Auf Parteitagen in Lübeck und Neumünster schnürten die Koalitionspartner am Wochenende ihre Personalpakete – die Grünen gut gestimmt, die Sozialdemokraten auffallend kämpferisch. „Am 7. Mai um 18 Uhr treffen wir uns wieder und wir werden diese Wahl gewonnen haben“, rief Albig gut 200 Delegierten zu.

Die Genossen brachten sich auch mit einem Topwert für SPD-Bundesvize Ralf Stegner bei der Wiederwahl zum Landesvorsitzenden in Laune. Zusätzliche Motivationsimpulse brachten der Schub durch die Entscheidung für Ex-EU-Parlamentspräsident Martin Schulz als Kanzlerkandidat und künftigem Parteichef sowie die rheinland-pfälzische Ministerpräsidentin Malu Dreyer. Die Wahlgewinnerin, die allen Umfragetiefs getrotzt hatte, gab den Genossen ein Wahlkampfmotto auf den Weg: „Das Trikot schwitzt nicht von alleine“. Albig griff das in einer kämpferischen Rede auf. „Lasst unsere Trikots schweißnass sein“, sagte er und wurde emotional: Es sei das größte Geschenk seines Lebens, für die SPD Ministerpräsident zu sein.

Unter Schulz sind offenkundig viele Genossen weit stärker als unter Sigmar Gabriel bereit, für die Partei zu kämpfen. Am traditionellen Parteiabend, auf dem viele bei dröhnender Musik feierten, machten Gespräche das immer wieder deutlich. Schulz habe eine neue Euphorie entfacht, sagte Albig. Da es in Lübeck der erste SPD-Landesparteitag nach dem Votum für Schulz war, hat die Bundespartei das Geschehen in Lübeckbesonders aufmerksam wahrgenommen.
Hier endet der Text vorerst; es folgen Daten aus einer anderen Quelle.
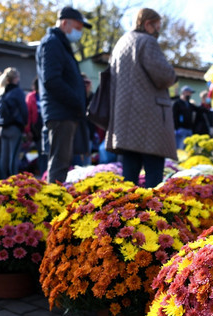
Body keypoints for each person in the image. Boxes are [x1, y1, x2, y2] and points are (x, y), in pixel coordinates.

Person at [105, 8, 177, 188]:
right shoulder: (147, 42)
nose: (157, 31)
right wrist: (173, 75)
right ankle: (154, 214)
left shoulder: (121, 43)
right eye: (157, 27)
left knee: (129, 177)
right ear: (147, 24)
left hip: (125, 121)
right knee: (154, 177)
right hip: (148, 120)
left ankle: (126, 212)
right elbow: (164, 76)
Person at [36, 6, 91, 183]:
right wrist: (76, 99)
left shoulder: (60, 44)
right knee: (59, 163)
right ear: (65, 22)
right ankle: (54, 202)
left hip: (65, 112)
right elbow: (51, 80)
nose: (79, 32)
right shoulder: (52, 43)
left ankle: (56, 198)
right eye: (78, 27)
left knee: (62, 161)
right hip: (60, 113)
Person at [0, 67, 27, 179]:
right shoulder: (17, 92)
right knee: (13, 156)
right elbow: (24, 110)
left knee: (3, 156)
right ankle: (13, 180)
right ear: (16, 78)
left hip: (3, 128)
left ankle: (2, 180)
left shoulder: (2, 91)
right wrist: (24, 123)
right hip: (14, 127)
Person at [24, 77, 44, 175]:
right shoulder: (31, 97)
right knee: (41, 152)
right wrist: (28, 130)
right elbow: (28, 114)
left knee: (47, 152)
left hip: (47, 127)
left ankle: (45, 172)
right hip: (36, 129)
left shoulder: (46, 94)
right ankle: (42, 173)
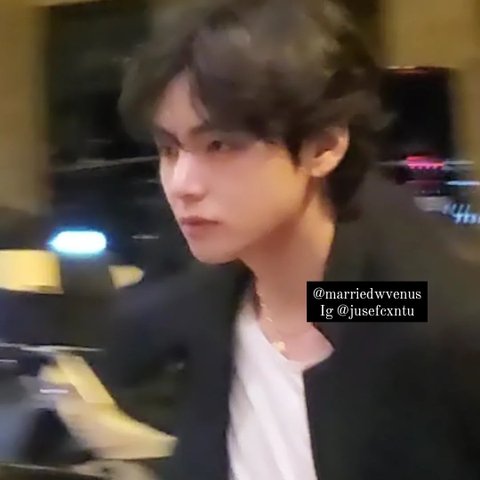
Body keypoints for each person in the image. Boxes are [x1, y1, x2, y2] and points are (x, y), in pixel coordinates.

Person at [96, 0, 480, 479]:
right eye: (169, 149)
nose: (182, 183)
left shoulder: (412, 304)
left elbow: (397, 311)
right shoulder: (214, 291)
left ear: (324, 146)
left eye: (220, 145)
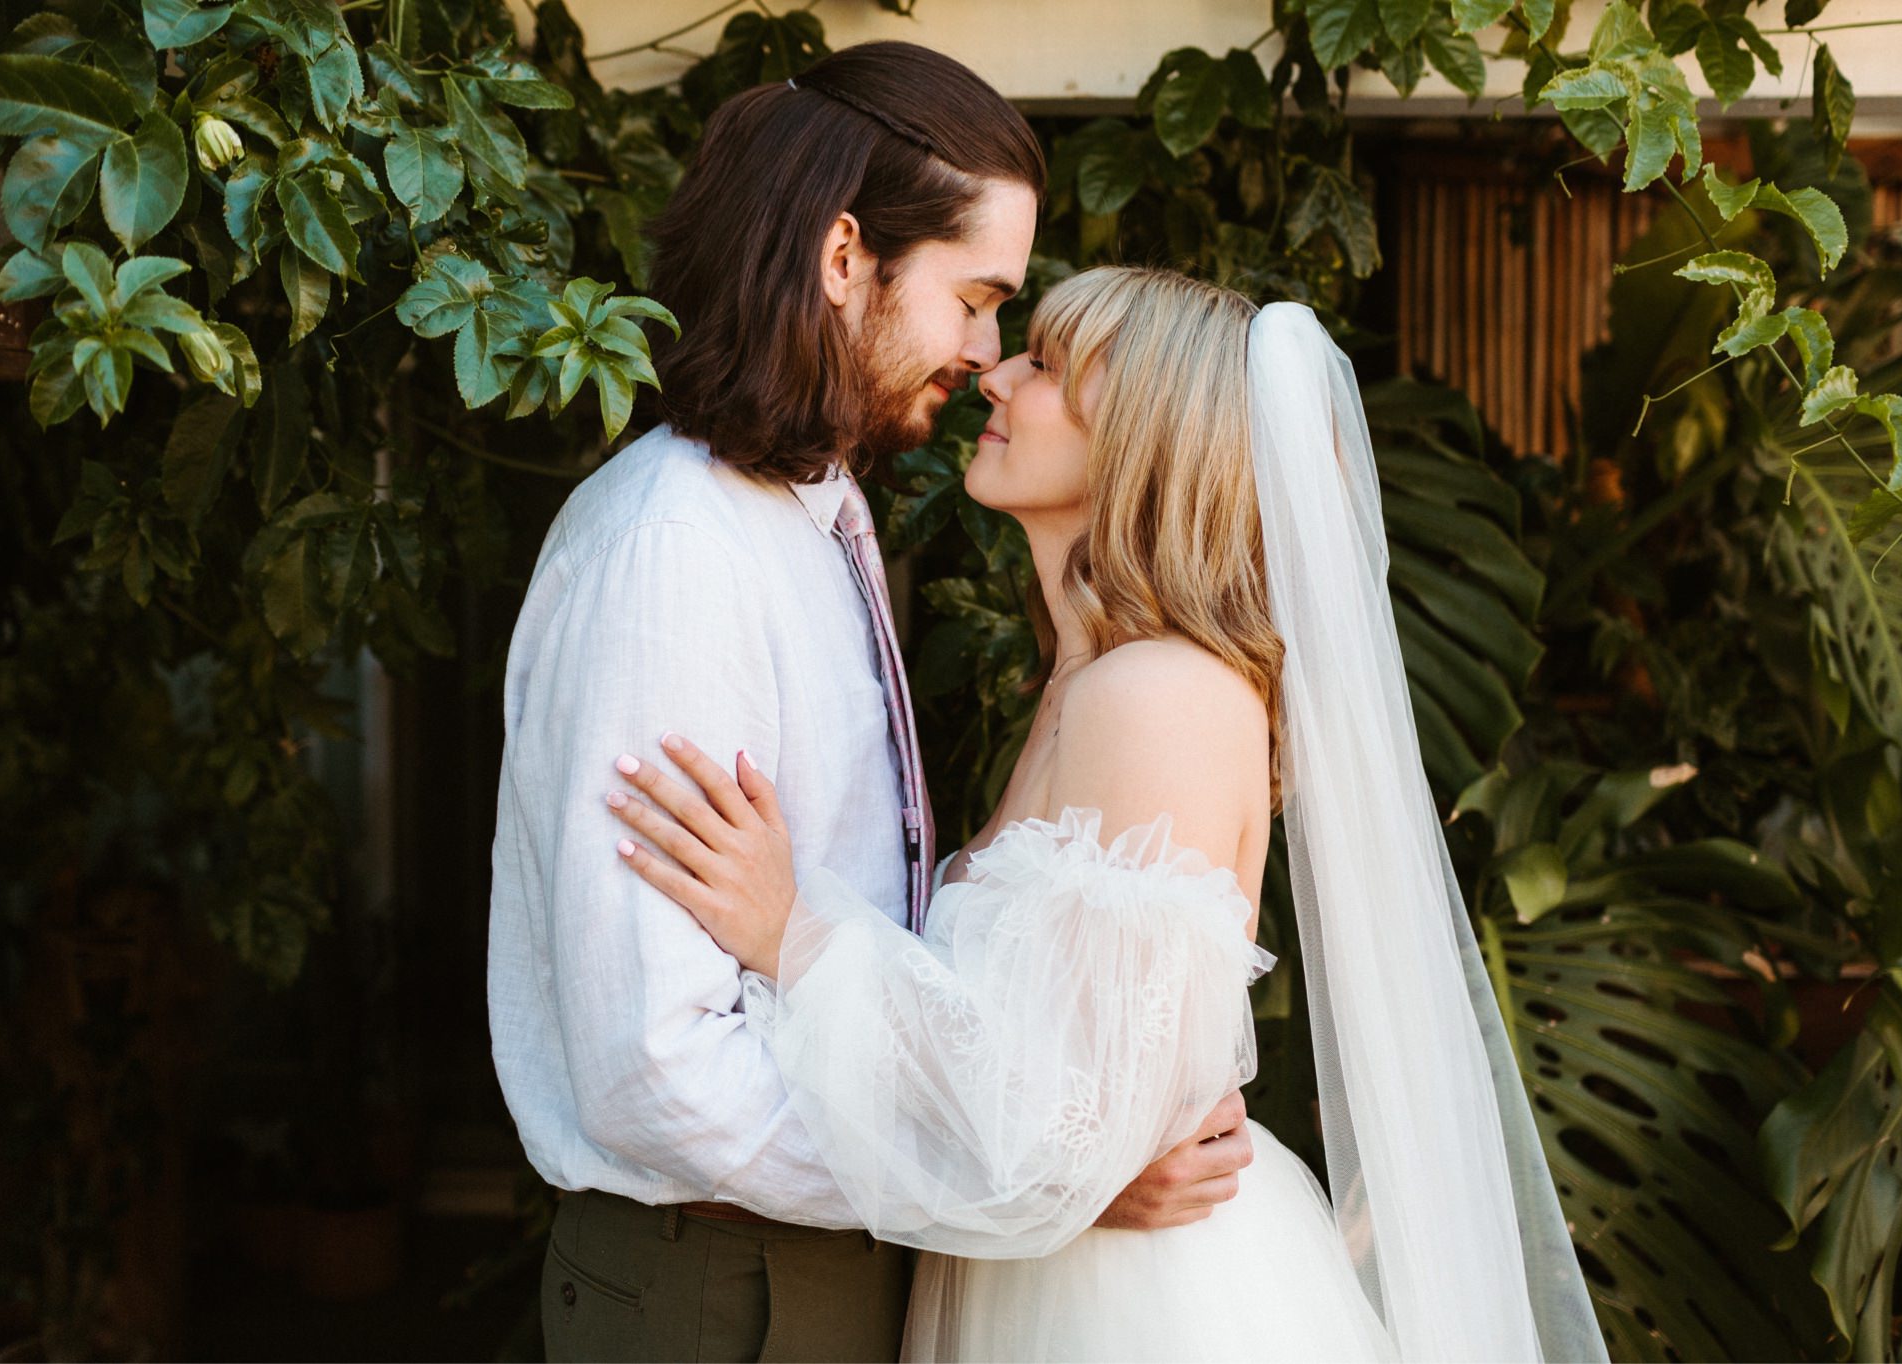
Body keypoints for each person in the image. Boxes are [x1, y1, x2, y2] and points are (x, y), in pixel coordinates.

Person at [608, 268, 1613, 1362]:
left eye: (1045, 365)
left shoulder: (1157, 697)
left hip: (1134, 1308)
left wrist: (792, 932)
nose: (995, 375)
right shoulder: (1090, 680)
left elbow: (1071, 1124)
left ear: (1141, 440)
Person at [487, 50, 1256, 1364]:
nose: (986, 355)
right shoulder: (677, 553)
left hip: (841, 1262)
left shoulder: (825, 509)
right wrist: (1023, 1188)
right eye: (976, 300)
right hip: (727, 1284)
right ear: (845, 258)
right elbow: (657, 1073)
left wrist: (1025, 1175)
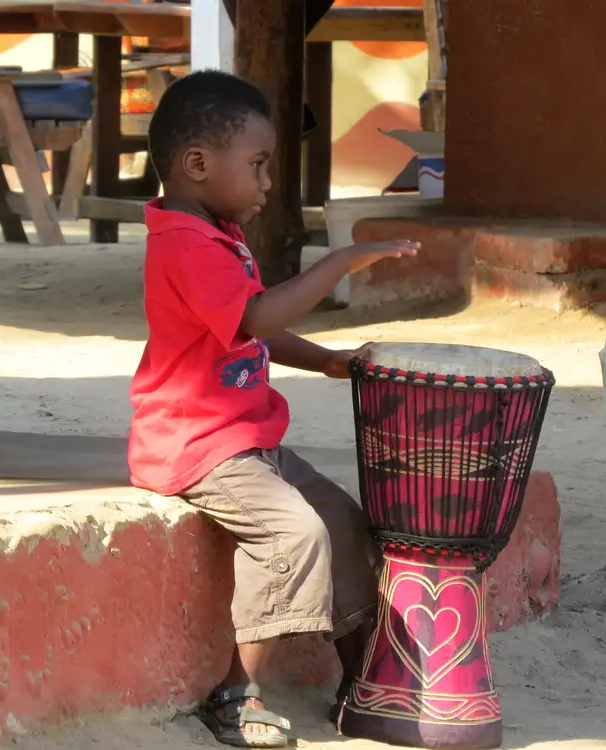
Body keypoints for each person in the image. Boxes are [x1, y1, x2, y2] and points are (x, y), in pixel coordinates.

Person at [127, 69, 419, 749]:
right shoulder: (183, 244)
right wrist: (339, 262)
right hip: (198, 446)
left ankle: (366, 681)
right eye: (258, 166)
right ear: (198, 164)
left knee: (343, 523)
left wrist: (322, 360)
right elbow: (256, 315)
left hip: (246, 440)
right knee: (294, 531)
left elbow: (244, 326)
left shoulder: (215, 235)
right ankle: (235, 694)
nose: (266, 184)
Da sind die Grünen momentan ein bisschen neidisch auf den Koalitionspartner, weil ihre Partei so etwas wie den „Schulz-Schub“ verpasst hat. Das hätte anders sein können, wäre der Kieler Umweltminister Robert Habeck bei der Urwahl des Spitzenkandidaten zur Bundestagswahl nicht – wenn auch extrem knapp – an Parteichef Cem Özdemir gescheitert.

Der Landesparteitag in Neumünster feierte Habeck dennoch mit Standing Ovations. Dass die Grünen bundesweit nur bei acht Prozent stehen, ärgert und besorgt ihn. Im Norden wird es für die gewollte Wiederauflage der Koalition mit SPD und SSW (Südschleswigscher Wählerverband) nur dann reichen, wenn die Grünen deutlich zweistellig werden.

Auch wenn sich die Grünen anderen Bündnisoptionen nicht grundsätzlich verschließen, distanzierte sich Finanzministerin Heinold (58) als Spitzenkandidatin ein Vierteljahr vor der Landtagswahl klar von der jetzigen Opposition: „CDU und FDP versprechen das Blaue vom Himmel, träumen von Jamaika und verlieren sich im Gestern.“

Der gerade von einer Erkältung genesene Albig (53) legte sich in Lübeck mächtig ins Zeug und die Messlatte hoch. Immerhin will die Nord-SPD nicht nur die Landtagswahl gewinnen, sondern auch bei der Bundestagswahl am 24. September stärkste Kraft im Norden werden. Und die AfD soll aus dem Parlament herausgehalten werden. An diesen Zielen müssen sich Albig und Stegner nun messen lassen. Der Name des designierten CDU-Spitzenkandidaten Daniel Günther fiel in Lübeck übrigens kein einziges Mal.